A couple of years ago, Blue Note put out a double-CD peak at Shorter’s work for that label, The Classic Blue Note Recordings, and truthfully, you need that along with at least a couple of Weather Report albums to even begin to fully appreciate this man’s legacy. Nonetheless, Footprints is one of the most welcome arrivals of the year.
SOUL MUSIC LIVES!
When you hear the voice, you’ll know you’ve heard it before, though you may not be certain where. If I were to start snapping my fingers and sing the title riff from “Respect Yourself,” you’d make the connection immediately. Mavis Staples is alive and well, and her dark-hued, rough-edged voice is as powerful as ever, stirring up memories of the heyday of Memphis-based Stax R&B.

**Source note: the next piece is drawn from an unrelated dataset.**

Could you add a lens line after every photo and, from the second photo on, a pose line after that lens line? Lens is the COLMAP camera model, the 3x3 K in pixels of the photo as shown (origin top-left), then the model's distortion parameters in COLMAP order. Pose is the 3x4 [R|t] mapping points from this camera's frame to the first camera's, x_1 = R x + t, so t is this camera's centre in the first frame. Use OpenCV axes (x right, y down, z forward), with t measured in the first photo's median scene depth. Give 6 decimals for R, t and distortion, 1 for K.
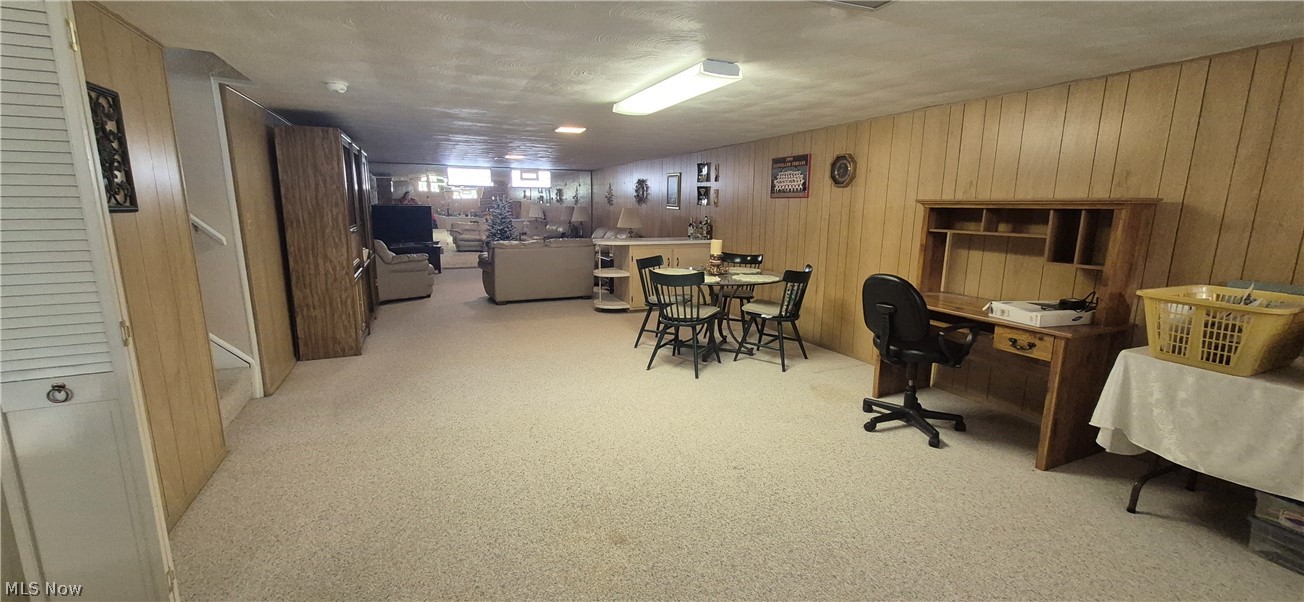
lens RADIAL K [[510.1, 0, 659.5], [0, 510.1, 299.6], [0, 0, 1]] dist [0.001090, 0.000104]
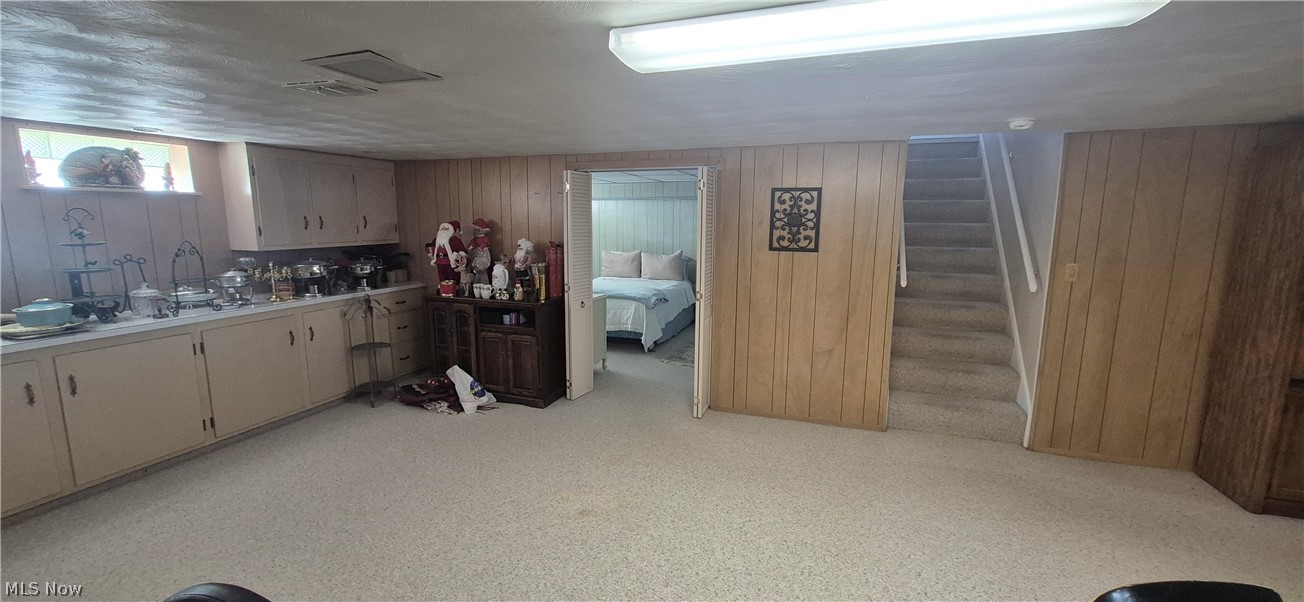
lens RADIAL K [[510.1, 0, 659.5], [0, 510.1, 299.6], [0, 0, 1]] dist [0.001090, 0.000104]
pose [[-0.691737, 0.098045, -0.715463, 0.320888], [-0.142410, 0.952764, 0.268252, -0.203112], [0.707969, 0.287449, -0.645099, 0.874676]]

Back in 1972, the Staple Singers were at the top of the pop charts with that song and “I’ll Take You There,” two life-affirming records soaked in the southern gospel sound the family had been producing since Mavis and her siblings were youngsters in the late ‘40s. What we remember are the message songs the group produced in those latter days of the civil rights era, songs imbued with an earthy spirituality and faith in God.
The centerpiece of Mavis Staples’ new recording, Have a Little Faith, is “Pops Recipe,” an immediately accessible recitation of wisdom in which she delineates the philosophy of her late father, Roebuck “Pops” Staples, who was the mastermind behind the family band: “He said accept responsibility, don’t forget humility; at every opportunity serve your artistry/Don’t subscribe to bigotry, hypocrisy, duplicity; respect humanity/That’s Pops’ recipe.”

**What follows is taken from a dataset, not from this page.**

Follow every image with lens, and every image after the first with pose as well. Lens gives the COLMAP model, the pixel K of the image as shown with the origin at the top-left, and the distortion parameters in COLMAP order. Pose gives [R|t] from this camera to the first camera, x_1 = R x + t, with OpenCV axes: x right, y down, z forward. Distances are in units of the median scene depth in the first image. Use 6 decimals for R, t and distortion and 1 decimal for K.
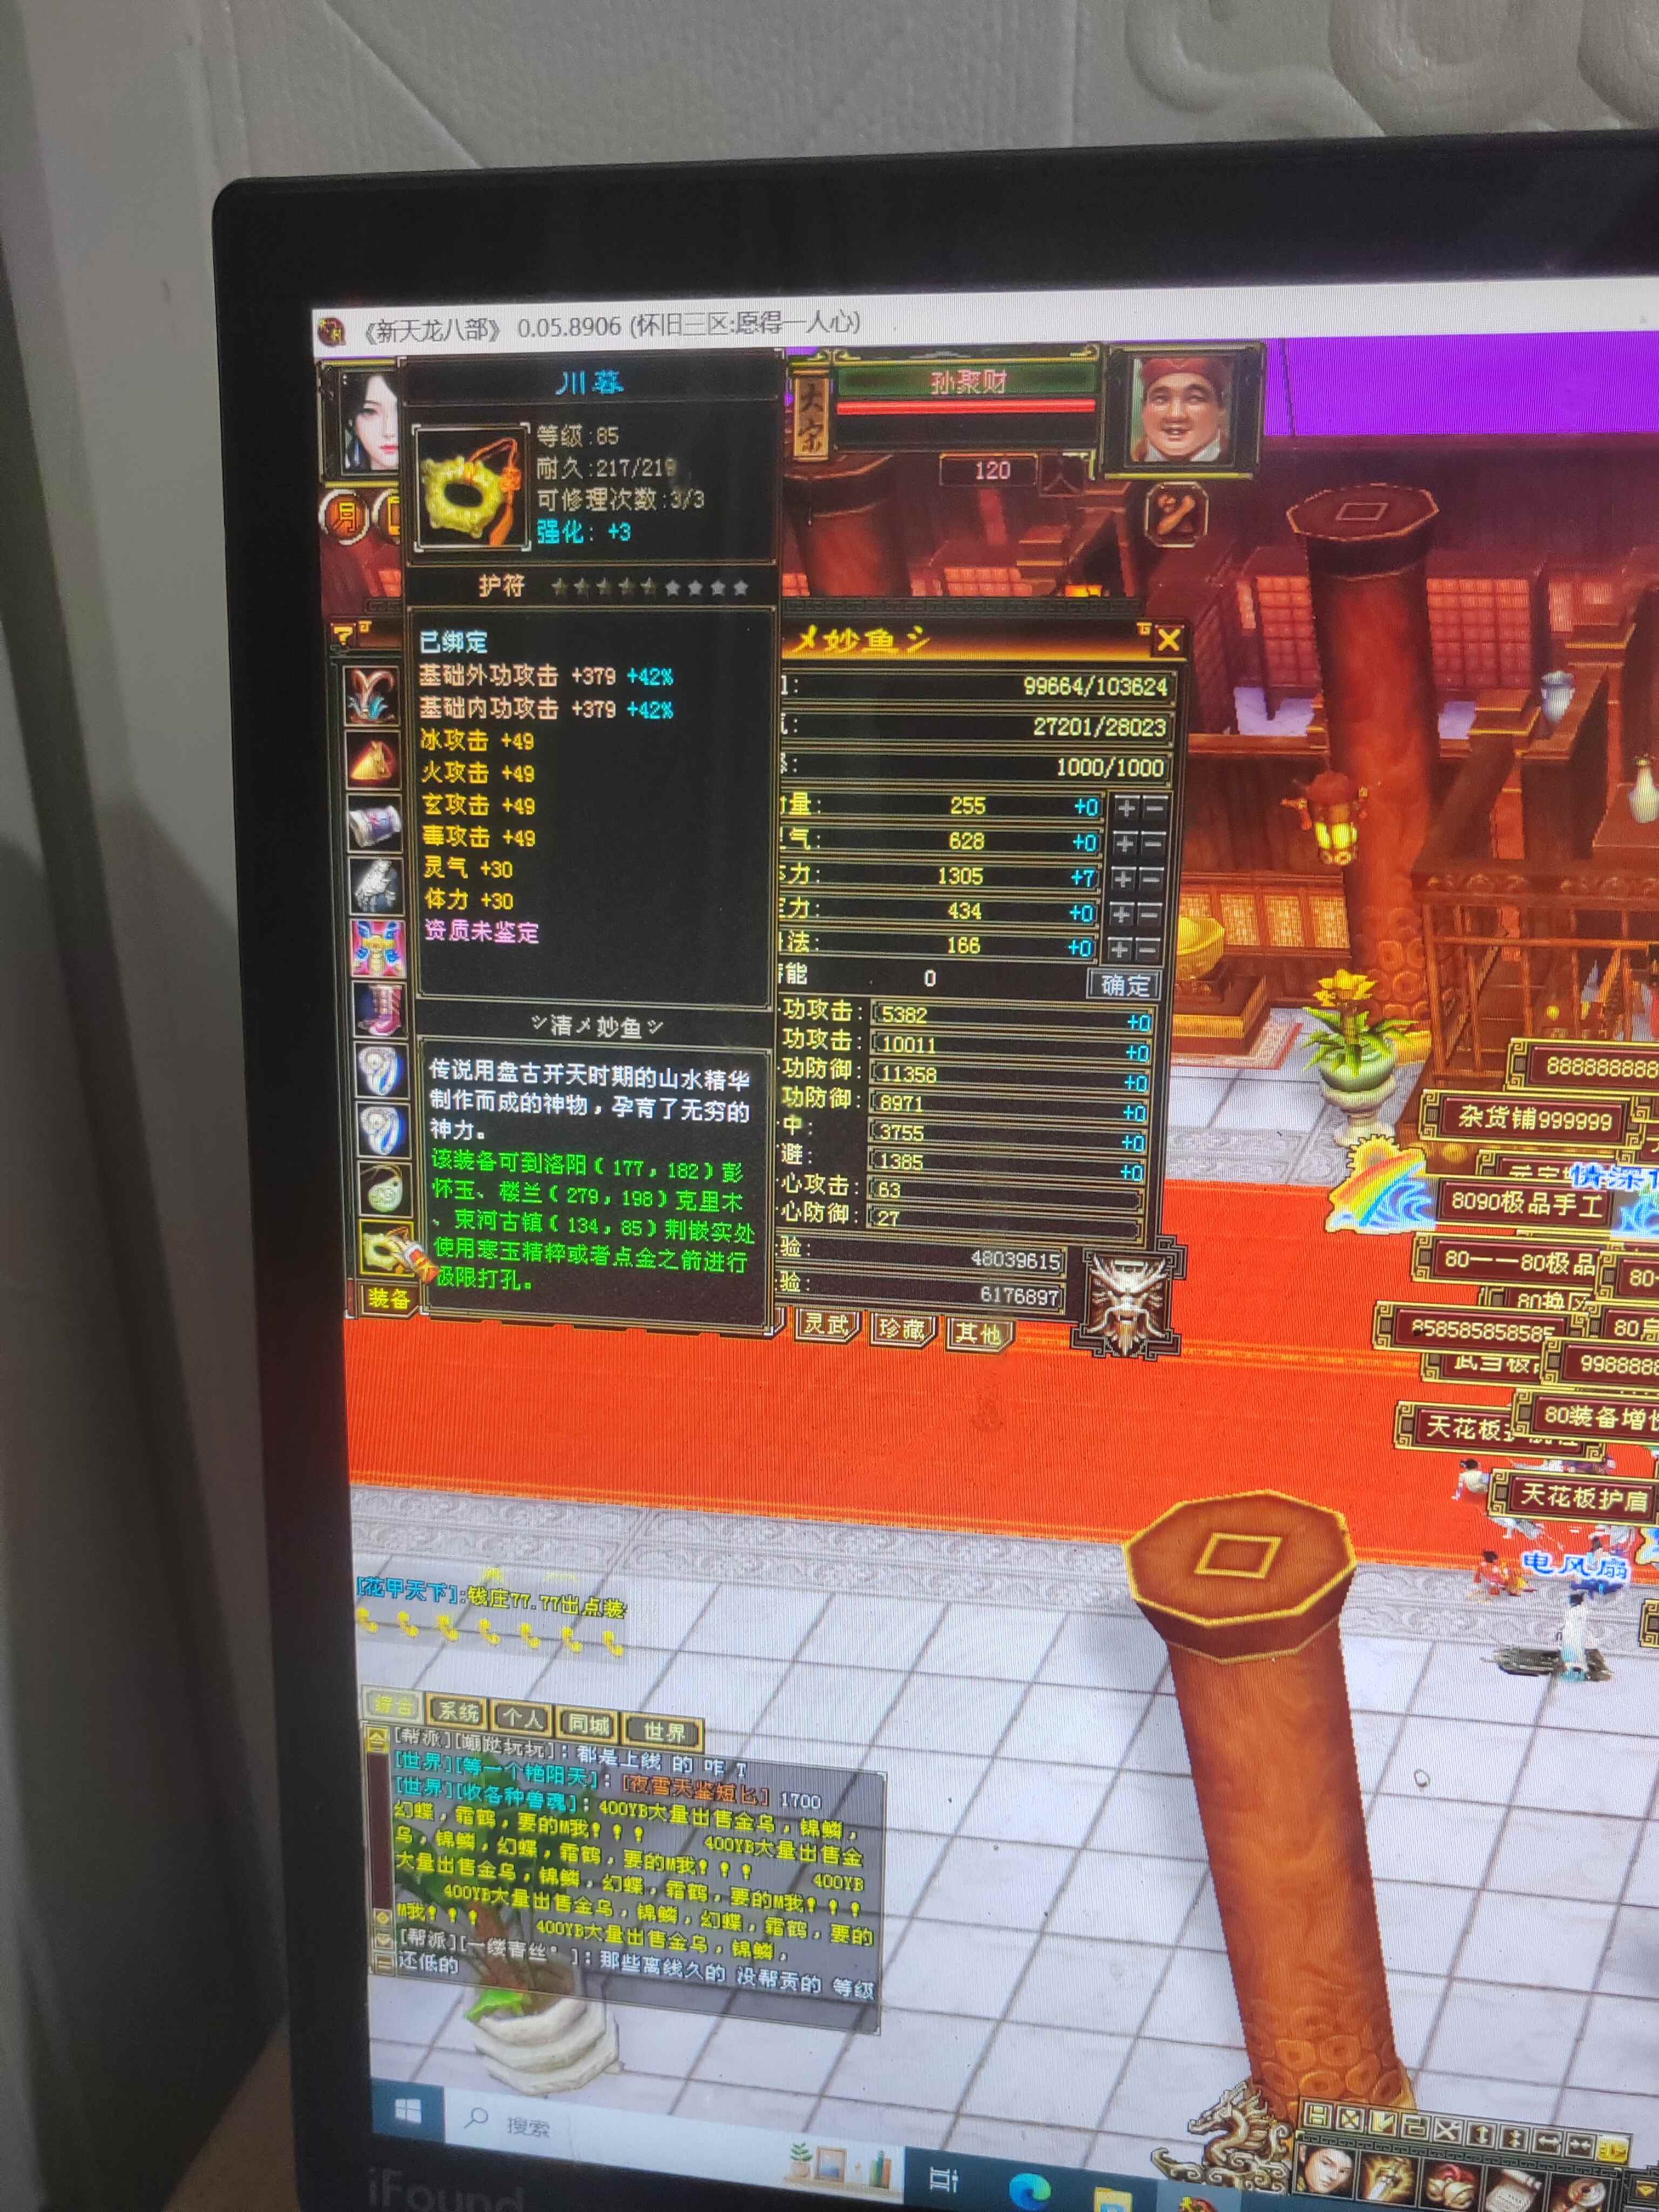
lens RADIAL K [[1758.6, 0, 812.6], [0, 1758.6, 1104.5], [0, 0, 1]] dist [0.013248, -0.089833]
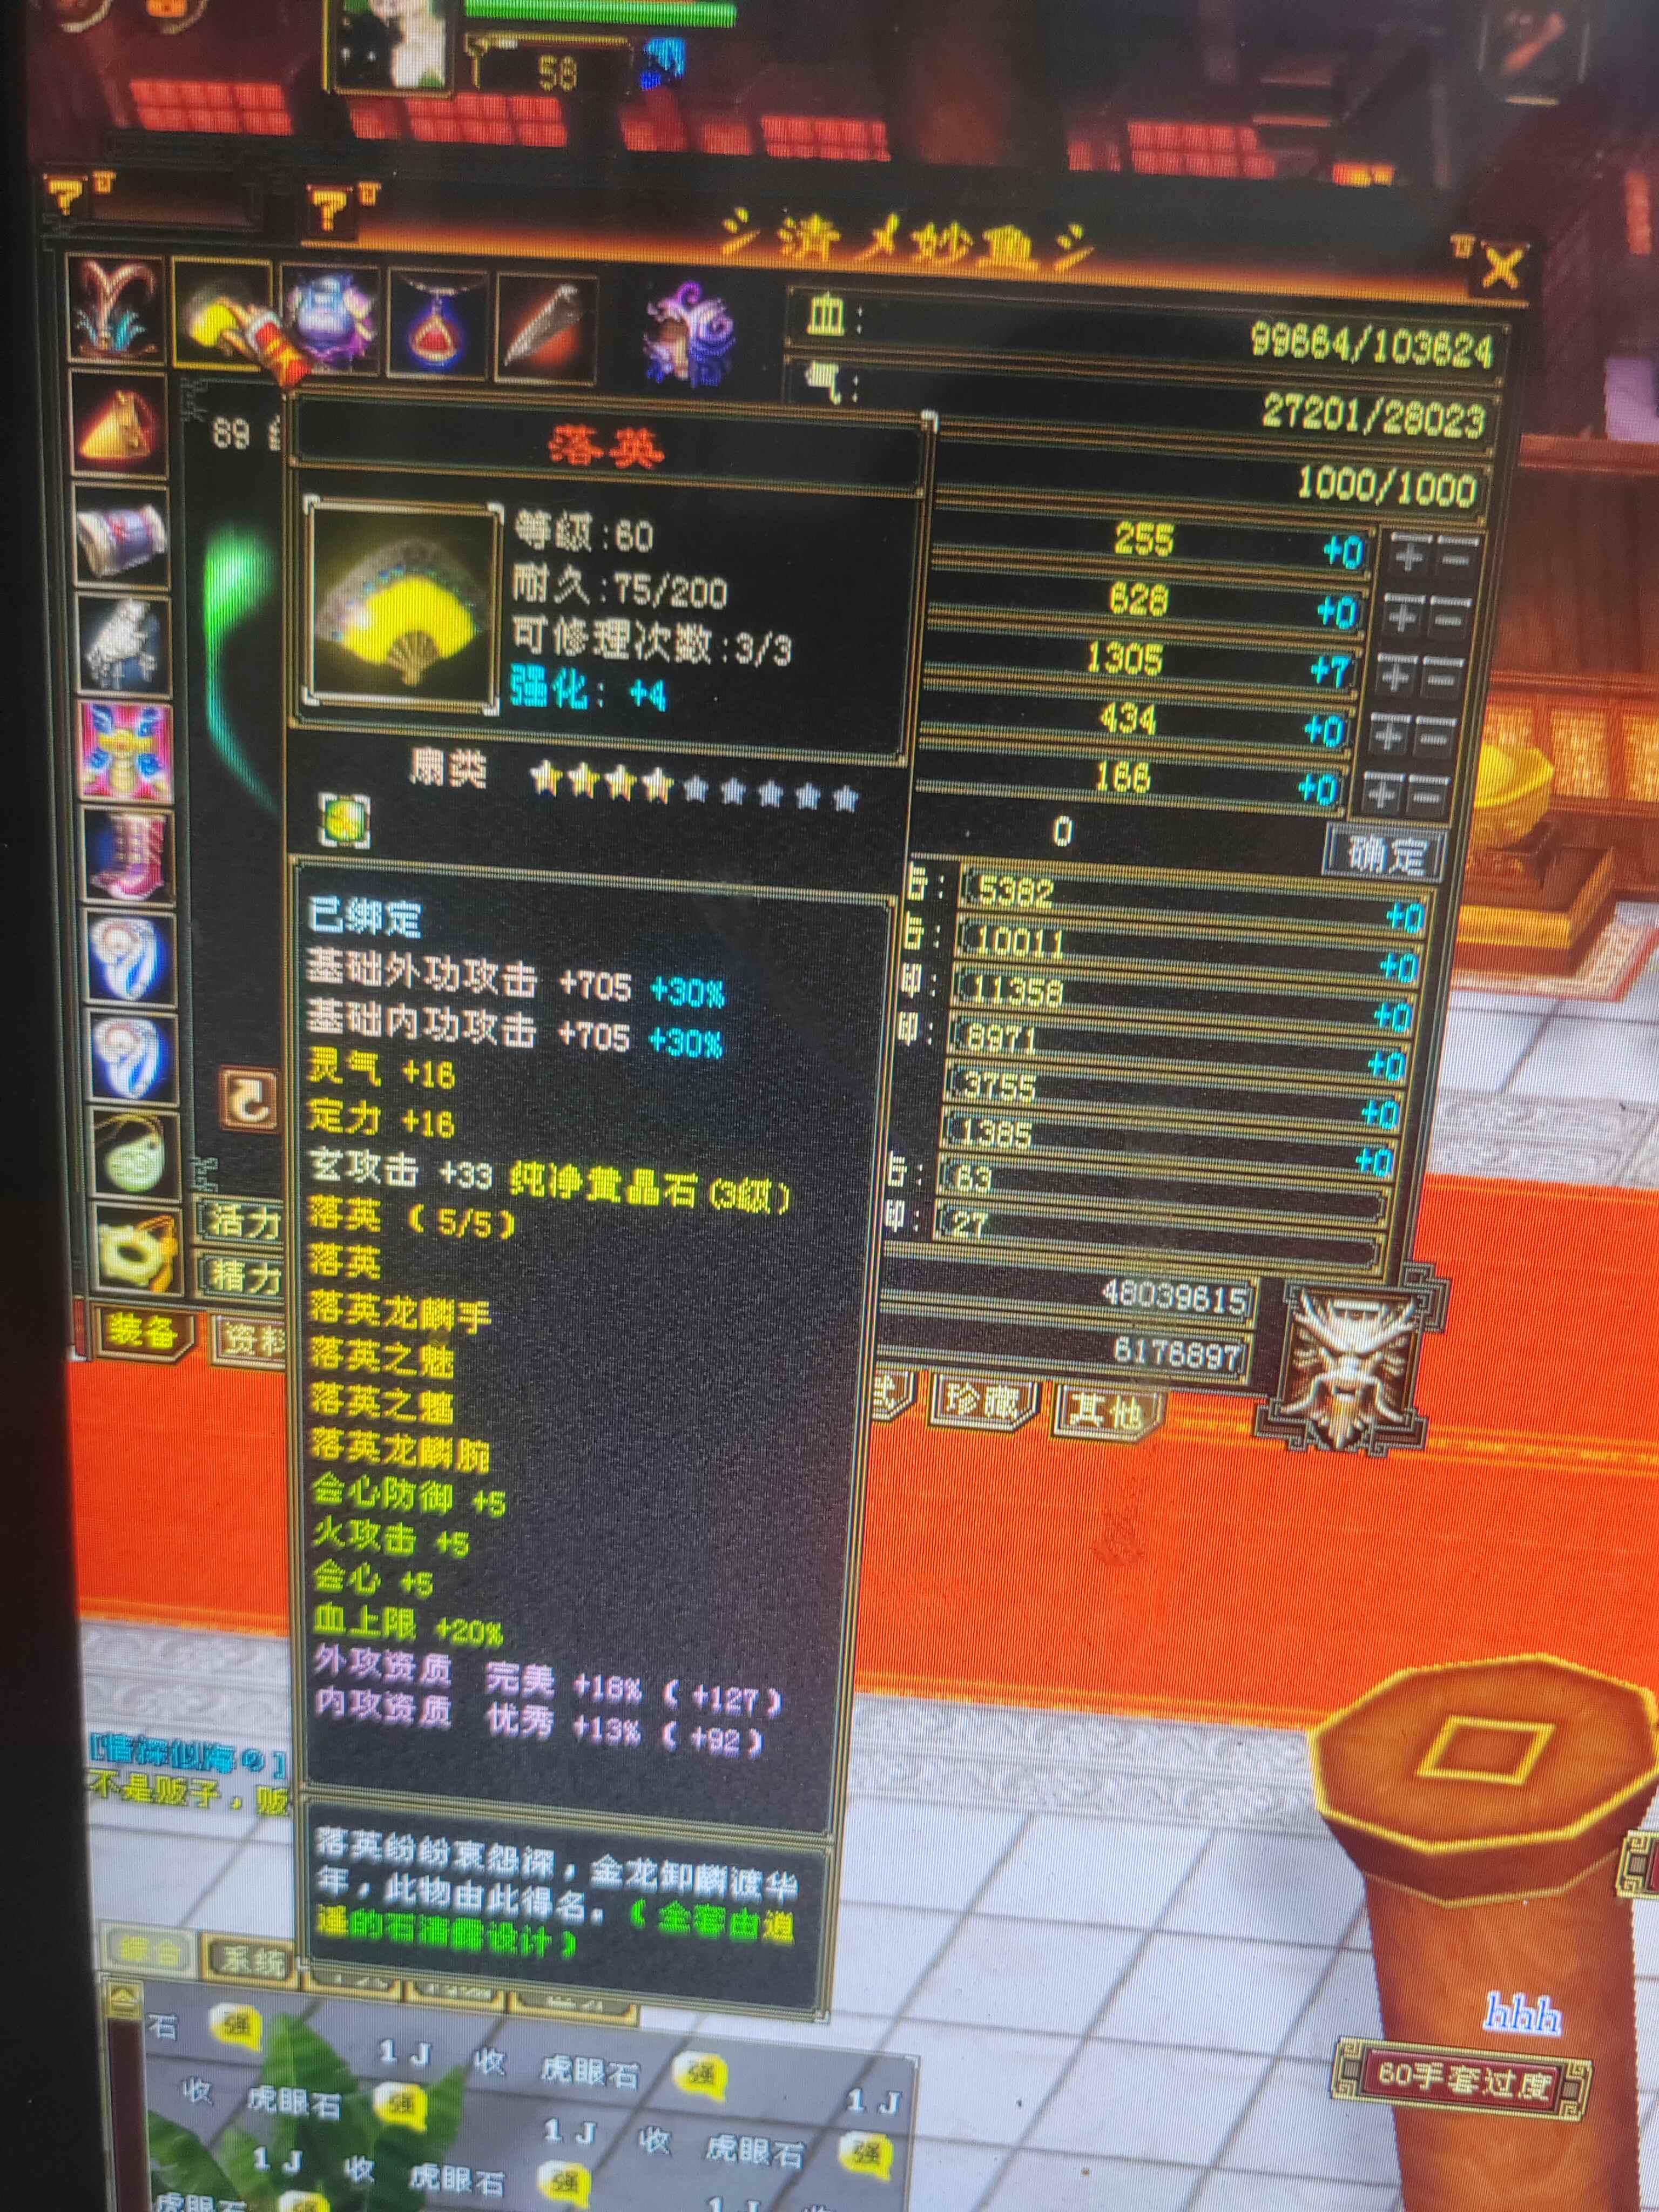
lens RADIAL K [[1810.2, 0, 835.4], [0, 1810.2, 1106.1], [0, 0, 1]] dist [-0.064129, 0.082401]
pose [[0.995148, 0.023954, 0.095430, -0.066152], [-0.028715, 0.998394, 0.048829, -0.006092], [-0.094107, -0.051333, 0.994238, 0.385254]]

Faith is on Alligator Records, best known as the country’s premiere blues label, but Staples’ music provides an antidote to the blues. In the uplifting urgings of the title track, the mellow reassurance of “God is Not Sleeping,” and the funky clavinet-driven gospel of “I Still Believe in You,” the message of hopefulness is clear. Only in “There’s a Devil on the Loose” are the lyrics not ultimately redeemed by optimism or encouragement.
“In Times Like These” was written by the record’s co-producer Jim Tullio in the wake of 9/11, and “At the End of the Day” echoes the structure of Bob Dylan’s “Gotta Serve Somebody,” but much funkier. The disc is bookended by a slide-guitar propelled admonition to “Step Into the Light” at the beginning, featuring a cameo appearance by British folk guitar legend John Martyn, and a refreshingly original take on an old warhorse, “Will the Circle Be Unbroken,” at the end.
Have a Little Faith is a wonderful return to form for one of the greatest voices of the classic soul era, one that’s bound to wind up on many “Best of” lists this year.